Abstract

The Mike Myers site is a multiple component prehistoric site in the Bowles Creek valley in the Neches River basin in East Texas. The site is on an upland landform (400 ft. amsl), now a pasture with low surface visibility, between Bowles Creek to the east ca. 100 m and a spring-fed branch to the west. The confluence of Bowles Creek with Jackson Branch lies ca. 600 m to the south. Soils on the site are classified as Nacogdoches fine sandy loam.
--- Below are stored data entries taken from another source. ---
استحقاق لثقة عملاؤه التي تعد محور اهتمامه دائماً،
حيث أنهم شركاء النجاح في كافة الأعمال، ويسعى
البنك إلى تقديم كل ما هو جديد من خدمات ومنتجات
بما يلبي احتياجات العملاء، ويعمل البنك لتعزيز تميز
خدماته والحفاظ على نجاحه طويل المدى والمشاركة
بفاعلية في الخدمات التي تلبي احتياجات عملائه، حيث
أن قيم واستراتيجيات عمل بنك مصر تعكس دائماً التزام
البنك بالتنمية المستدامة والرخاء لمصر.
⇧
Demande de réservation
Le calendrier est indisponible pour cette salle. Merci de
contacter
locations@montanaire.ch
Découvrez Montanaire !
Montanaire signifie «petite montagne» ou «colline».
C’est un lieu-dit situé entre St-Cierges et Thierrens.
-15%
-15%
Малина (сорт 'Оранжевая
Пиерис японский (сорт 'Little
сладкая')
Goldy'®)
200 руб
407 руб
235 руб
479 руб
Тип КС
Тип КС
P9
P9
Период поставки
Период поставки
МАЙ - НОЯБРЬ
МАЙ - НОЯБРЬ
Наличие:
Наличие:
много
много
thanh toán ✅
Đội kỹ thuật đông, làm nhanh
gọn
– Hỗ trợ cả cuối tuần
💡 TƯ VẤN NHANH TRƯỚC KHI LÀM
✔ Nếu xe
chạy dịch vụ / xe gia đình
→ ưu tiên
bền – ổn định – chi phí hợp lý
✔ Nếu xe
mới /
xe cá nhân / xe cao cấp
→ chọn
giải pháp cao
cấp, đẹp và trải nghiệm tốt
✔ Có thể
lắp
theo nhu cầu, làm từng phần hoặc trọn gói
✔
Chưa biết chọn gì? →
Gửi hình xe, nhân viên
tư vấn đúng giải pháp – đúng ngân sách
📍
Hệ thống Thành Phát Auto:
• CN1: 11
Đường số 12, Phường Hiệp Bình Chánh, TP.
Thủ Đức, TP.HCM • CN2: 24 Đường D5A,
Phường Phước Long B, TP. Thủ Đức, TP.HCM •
Based on the archaeological investigations conducted at the site to date, the known site area covers a ca. 150 x 60 m area (north-south and east-west) or approximately 2 acres, but the site may well extend to the south onto a lower upland ridge slope (390 ft. amsl) some distance; hopefully shovel tests can be excavated in this area in the near future to determine the full site boundaries. This article discusses the archaeological findings obtained to date from 2016 archaeological investigations at the Mike Myers site, much of it consisting of shovel tests across the site area, focusing particularly on the archaeological remains recovered in the work that date from Woodland and Caddo periods. Most notably, the shovel test work at the site recovered two sherds of non-tempered early Woodland period Tchefuncte pottery. As far as we are aware, this is only the second site in East Texas where Tchefuncte pottery has been found; the other site is the well-known Resch site (41HS16) in the Sabine River basin in Harrison County, Texas. Tchefuncte culture pottery has been recovered from the Louisiana Gulf Coast, in the Ouachita and Mississippi river basins in Mississippi, Louisiana, and southeast Arkansas, and in the Sabine Lake area of coastal Texas and Louisiana, more than 250 km east and southeast of the Mike Myers site.